From Cambridge University Press: “The Jewish leftist lawyer Ernst Fraenkel was one of twentieth-century Germany's great intellectuals. During the Weimar Republic he was a shrewd constitutional theorist for the Social Democrats and in post-World War II Germany a respected political scientist who worked to secure West Germany's new democracy. This book hones in on the most dramatic years of Fraenkel's life, when he worked within Nazi Germany actively resisting the regime, both publicly and secretly. As a lawyer, he represented political defendants in court. As a dissident, he worked in the underground. As an intellectual, he wrote his most famous work, The Dual State – a classic account of Nazi law and politics. This first detailed account of Fraenkel's career in Nazi Germany opens up a new view on anti-Nazi resistance – its nature, possibilities, and limits. With grit, daring and imagination, Fraenkel fought for freedom against an increasingly repressive regime.”
Douglas G. Morris is the author of Legal Sabotage: Ernst Fraenkel in Hitler’s Germany (University of Cambridge Press, 2020). Morris is an attorney with the Federal Defenders of New York, and also holds a Ph.D. in Modern European History from the University of Rochester. His first book, Justice Imperiled: The Anti-Nazi Lawyer Max Hirschberg in Weimar Germany, was published by the University of Michigan Press in 2005.
David Abraham is a Professor of Law Emeritus at the University of Miami School of Law. Abraham has published widely on issues of politics and economics in Germany and is the author of The Collapse of the Weimar Republic, which examined the conditions and fate of a social-democratic, class-compromise effort to establish a viable welfare state. More recently he has written on immigration and citizenship law with a particular focus on citizenship in a neo-liberal era and problems of social solidarity and integration in Germany, Israel, and the US.
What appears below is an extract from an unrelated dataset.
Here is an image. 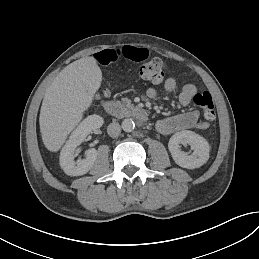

Claudia Koonz is the Peabody Family Distinguished Professor Emeritus of History in Trinity College of Arts and Sciences at Duke University. In The Nazi Conscience, Koonz examined public culture during the so-called “normal” years of the Third Reich (1933–1939), showed how the Nazis built a perverse ethical consensus, and identified the key role of popular racial science and expert opinion in convincing mainstream Germans that Jews, homosexuals, Roma (Gypsies) were so “alien” that they scarcely counted as human at all. In her current research, Koonz asks similar questions about contemporary Europeans' reactions to Muslim women who wear the hijab.